The two students then reached out to the school’s Board of Governors to talk about the negative reactions, but communications between the Board and the paper became difficult when school administrators shut down “The Columns” email account, Buckland said.
Additionally, the newspaper’s faculty advisor, Michael Kelley, said he was terminated from a three year contract as a temporary professor at FSU. Wilson and Buckland fear this might be related to their controversial articles.
“I think that ironically, the internet was supposed to make censorship obsolete,” LoMonte continued, “It was supposed to liberate everybody from government censorship and, in fact, at the college and high school level it’s probably made censorship worse because the institutions are now terrified that those newspapers are gonna have indefinite life online.”
While a certain amount of oversight at high school newspapers might be understandable (the staff is under 18 and could need extra guidance), college papers are generally expected to have editorial independence and the same basic rights as professional news outlets.
“Stuff that they were okay with when it was a print newspaper seen by 500 people that went in the garbage the next day, they’re petrified by today,” LoMonte continued.
And the issue of free speech on campuses has only been growing in the national spotlight, largely in relation to topics that might be deemed triggering or offensive. Like when a group of Wesleyan students petitioned to defund the student newspaper unless it instituted a thorough diversity initiative; or when the rugby team at Mary Washington University was suspended over chanting about “fuck[ing] a whore,”; or when a faculty member at Yale argued that students should be allowed to wear offensive costumes; or when a Wheaton College (Illinois) board recommended that a professor be fired for suggesting that Islam and Christianity shared the same god.

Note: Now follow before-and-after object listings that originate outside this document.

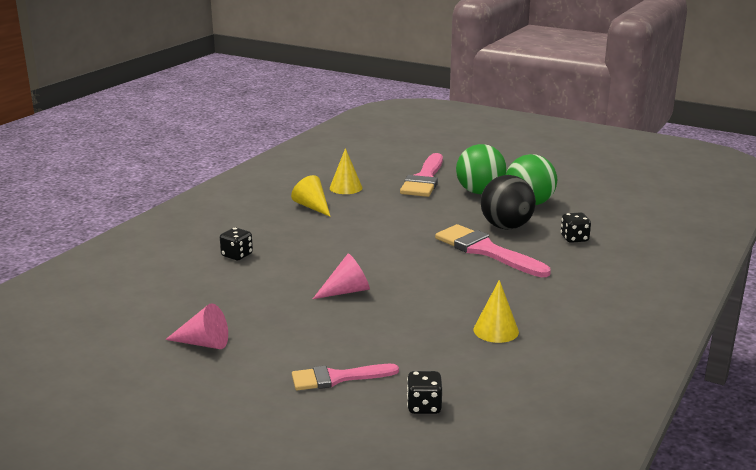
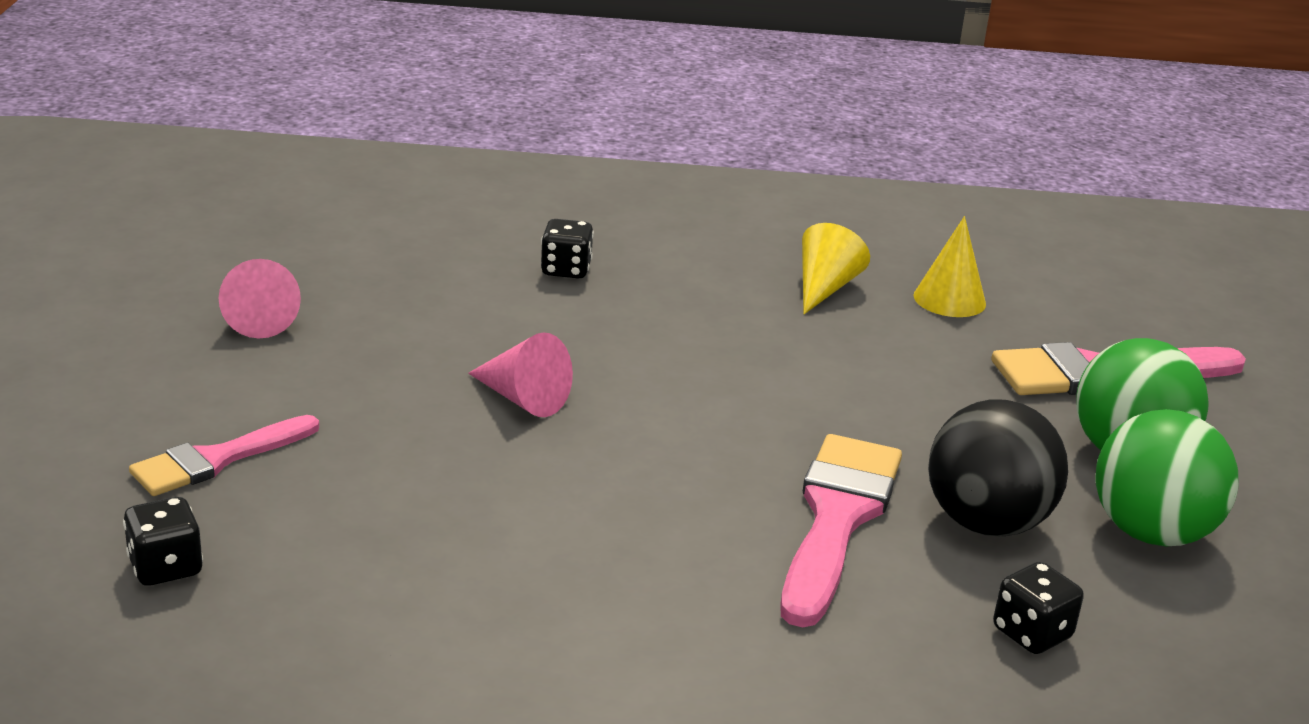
camera: 60 degrees right, 5 degrees up
pink brush [292,364,399,390] -> pink brush turned 90 degrees counterclockwise [129,415,319,496]
yellow cone [473,280,519,343] -> none

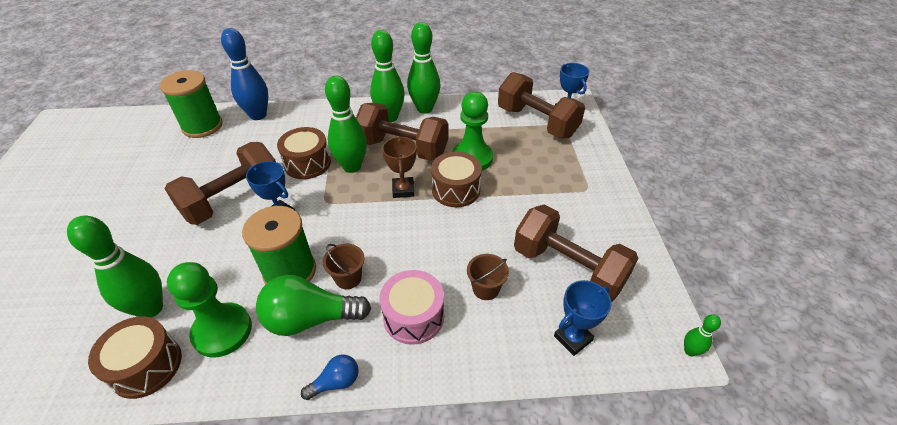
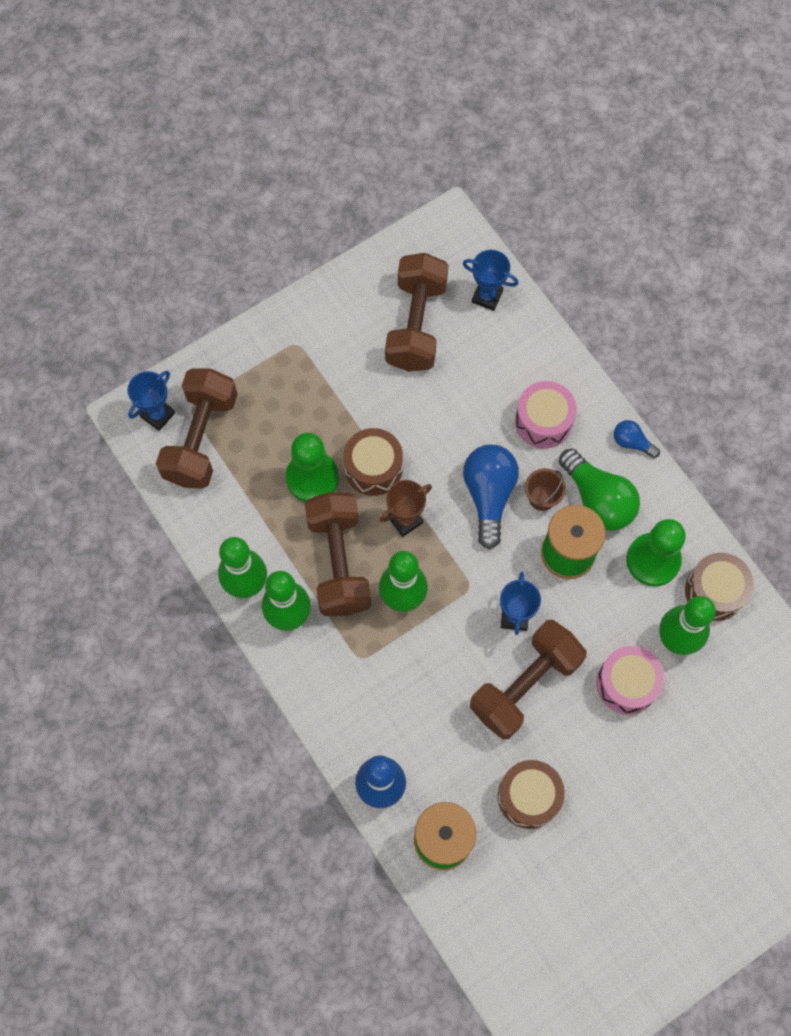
camera: 120 degrees left, 25 degrees up
brown dumbbell [165,142,276,225] -> brown dumbbell turned 60 degrees counterclockwise [470,620,586,740]
brown drum [277,127,331,179] -> brown drum moved to [498,760,565,829]
brown bucket [467,254,509,300] -> none
green bowling pin [684,314,721,356] -> none
none -> blue light bulb [463,445,519,549]
none -> pink drum [596,646,664,715]

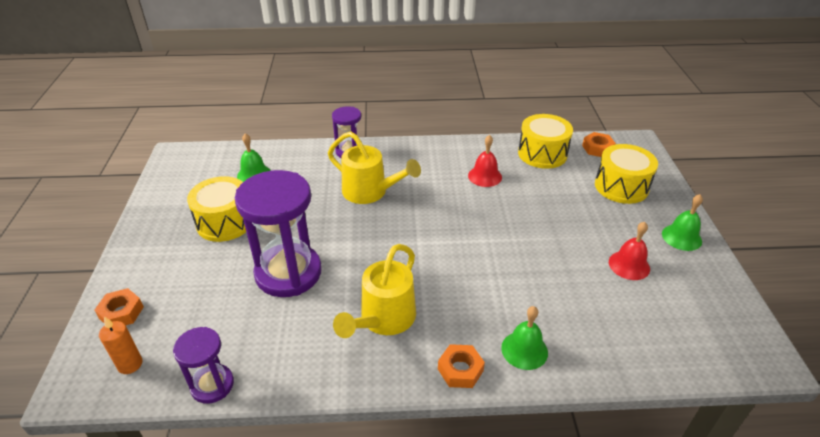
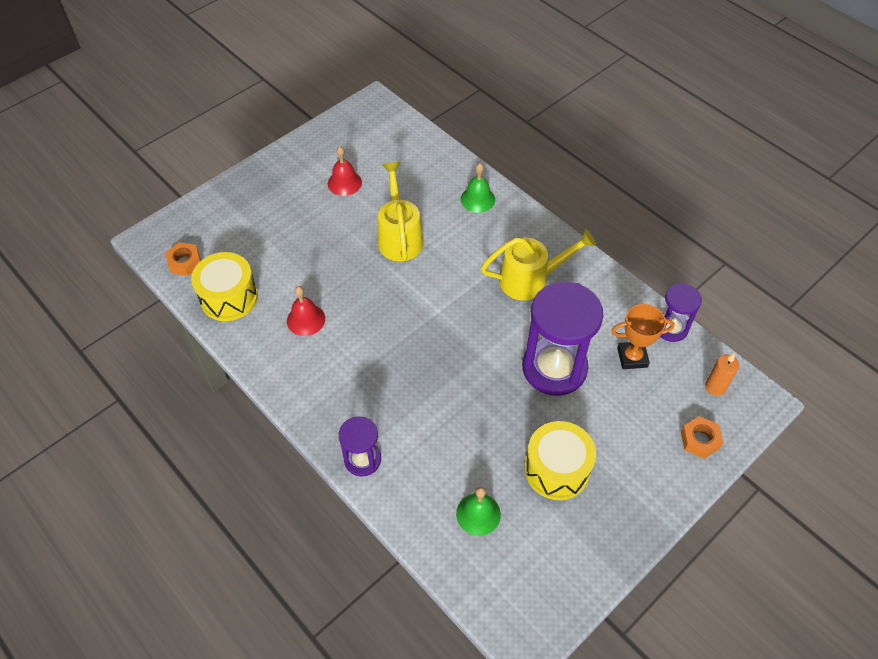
camera: 130 degrees left, 15 degrees up
yellow watering can [328,132,421,204] -> yellow watering can moved to [378,162,423,261]
orange nut [438,344,485,388] -> none
yellow drum [595,144,658,204] -> none
green bell [662,194,703,251] -> none
none -> orange trophy [611,304,675,369]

A recent Gallup survey found that a good portion of college students feel that the prevailing ideology on campus might prevent them from speaking their mind: While 78 percent of college students said that colleges should expose students to all sorts of speech instead of limiting it to “the furtherance of a positive learning environment,” 54 percent of students reportedly felt that campus culture might prevent some people from speaking openly because others might find it offensive. The survey also noted that most students thought they were able to distinguish between speech that is intentionally offensive from speech that earnestly represents a controversial view.